Estamos en vísperas de la Navidad, dicho sea sin la debida precisión lingüística, sino considerando los numerosos días que la tradición ha decidido que transcurran antes de la Nochebuena bajo el signo de la fiesta y la celebración
Siendo esta época, al creer de las gentes, la más propicia y adecuada para lucir las joyas gastronómicas que nuestra capacidad nos permita o aconseje, convendremos en que los días centrales de las celebraciones nos sorprenden ya ahítos de muy abundantes comidas y libaciones, y por tanto con unos órganos y sentidos desgastados por el consumo inmoderado de un sinnúmero de ambrosías.
Y todo ello es debido a las múltiples celebraciones a que obliga nuestra sociedad, que considera necesario reunir –incluso contra viento y marea- a tirios y troyanos en la misma mesa, donde se inundarán de los especiales menús que a los oportunos efectos han concebido los responsables de los establecimientos de restauración.
De todas ellas es de destacar, por lo que lo que tiene de habitual a la vez que de singular, el banquete fraternal que se produce entre las gentes del trabajo, que se reúnen para celebrar un ágape que los reconcilie de los incidentes de la cohabitación.
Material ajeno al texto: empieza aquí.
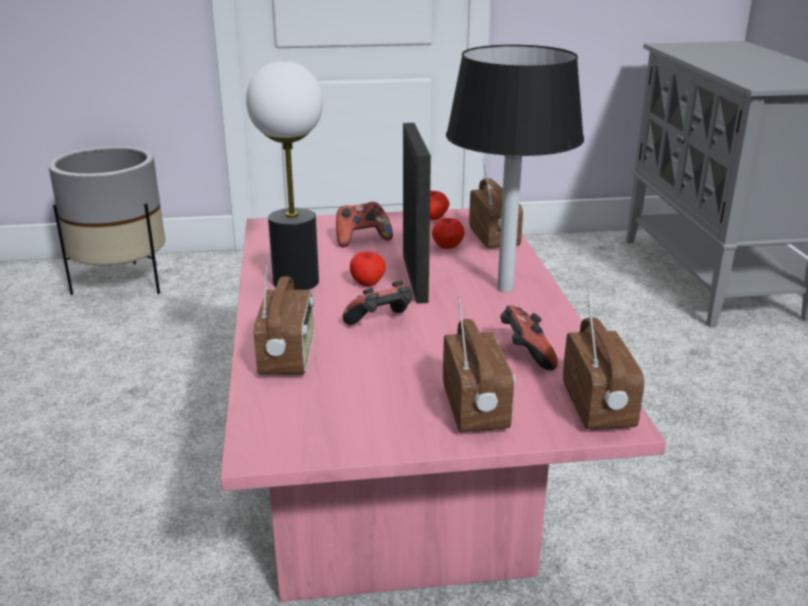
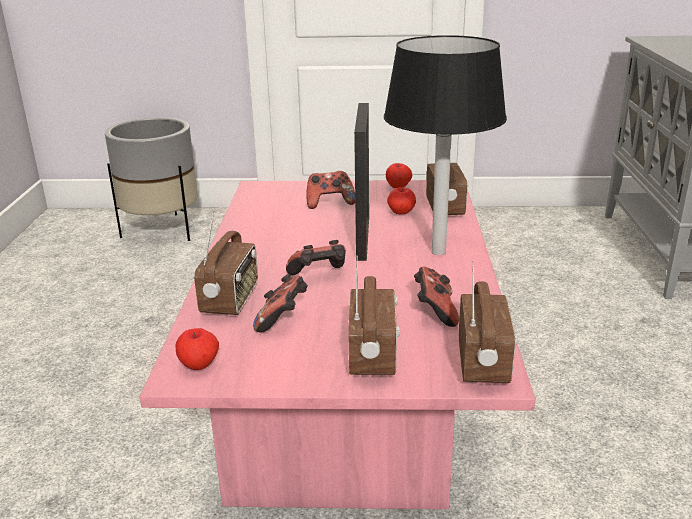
camera: 10 degrees right, 0 degrees up
(295, 282) = (260, 236): table lamp -> none
(358, 376) = (283, 320): none -> game controller
(368, 283) = (321, 241): apple -> apple (199, 365)

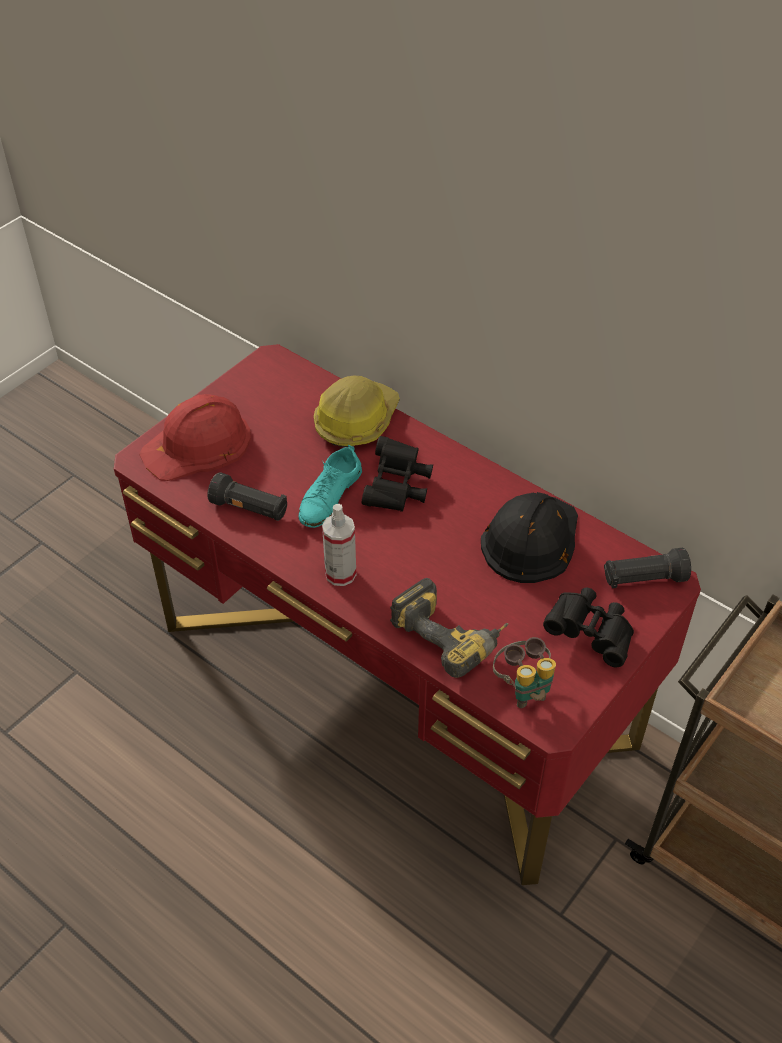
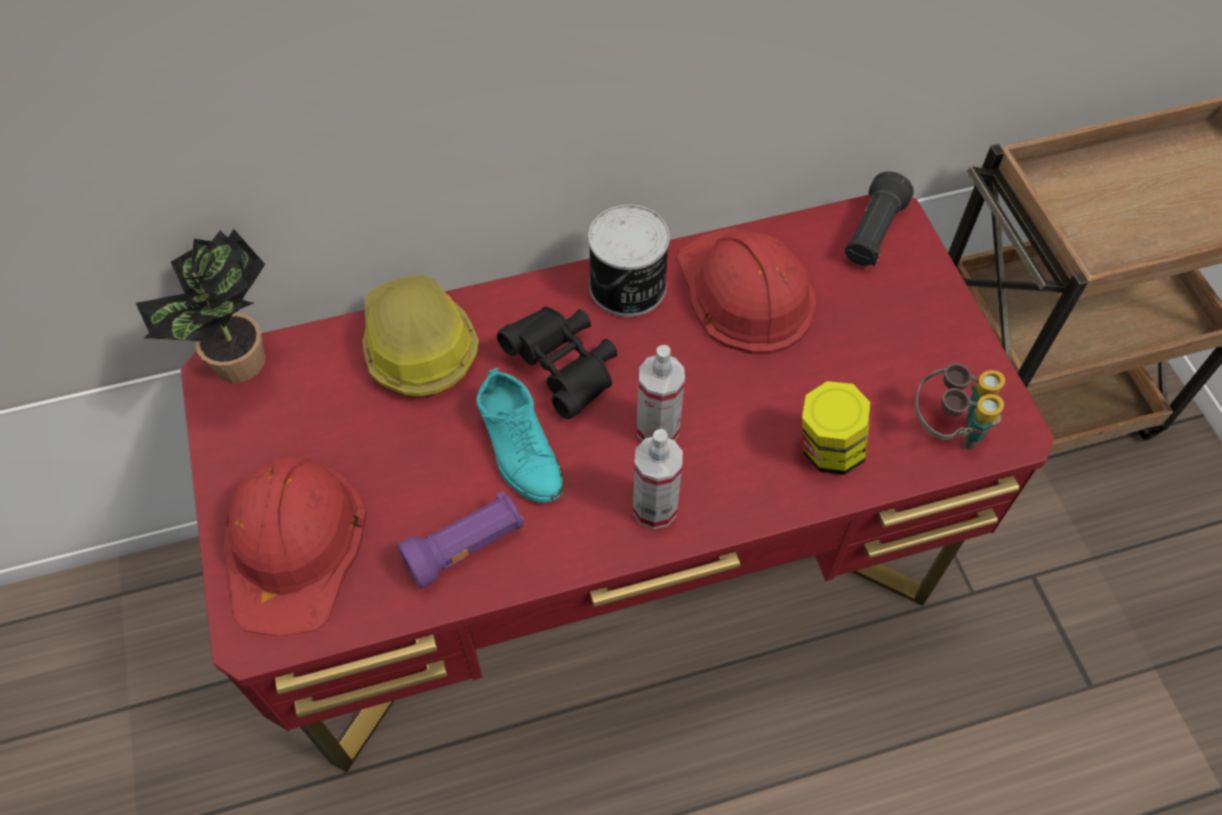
camera: 55 degrees left, 10 degrees up
(250, 509) = (466, 548): black flashlight -> purple flashlight
(280, 365) = (240, 368): none -> potted plant
(394, 548) = (657, 429): none -> spray bottle
(451, 635) = (828, 450): power drill -> jar
(481, 485) = (628, 287): none -> can
(530, 538) = (744, 292): black hard hat -> red hard hat
(590, 634) = (914, 324): black binoculars -> none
Esta tradición, que se generó al amparo del desarrollismo allá por los años ochenta, llegó a su plenitud cuando se produjo la eclosión de la economía y sus beneficios, ya que en aquellos momentos esplendorosos solía pagar la minuta la propia institución que los ocupaba, o su propietario, o el director, lo cual garantizaba en casi todos los casos degustar alimentos intocables para el común de los mortales.
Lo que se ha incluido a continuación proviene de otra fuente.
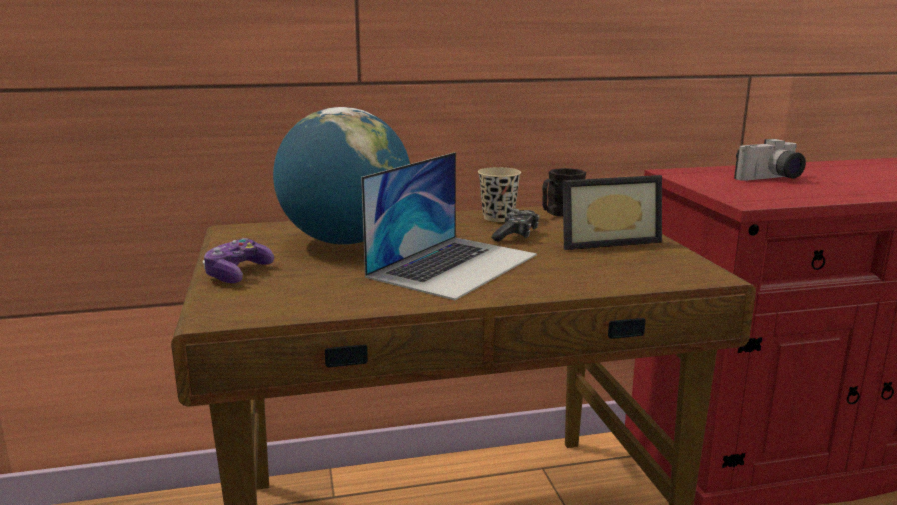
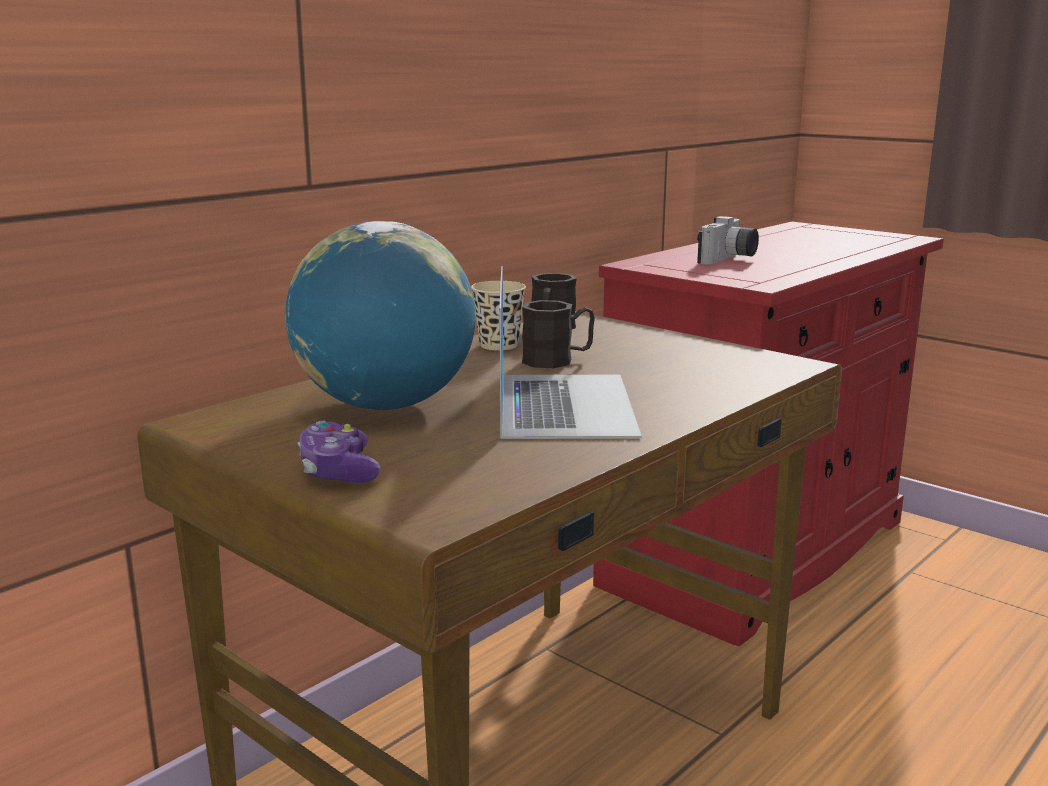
camera: 35 degrees left, 0 degrees up
(516, 235) = (558, 360): game controller -> black mug
(606, 241) = (653, 349): picture frame -> none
Sumergirse, aunque fuese ocasionalmente, en los placeres del marisco fresco –inusual producto para las rentas bajas- o en los ya sofisticados platos de alguno de los nuevos restaurantes a los que eran invitados producía, sin duda, satisfacciones que hacían esperar la comida empresarial y navideña con inusitado interés, aunque bien lejano este de la pasión religiosa que se presumía impulsaba en aquellos señalados días la hermandad entre compañeros, jefes y subordinados.
Pero hoy todo ha cambiado: la crisis ha hecho mella en la economía y los beneficios, y también en aquellas benéficas costumbres, que han ido al traste en un instante. Los festejos han limitado su exuberancia, aunque mucho menos su número y habitualidad; cabría decir que la han dejado reducida a la mínima expresión, aquella que se puede satisfacer con los sueldos de los celebrantes del rito, que ahora abonan su cuota alícuota para pagar la comanda.
Y en razonable correspondencia las mesas se ven inundadas de humildes y sabrosas croquetas de pollo y aguerridas patatas con ajoaceite bajo ríos de cerveza, signo de que la fiesta, aunque revitalice la camaradería e hinche los estómagos dejándolos discapacitados para los días posteriores, no producirá como fruto la creación de nuevos y sutiles gastrónomos.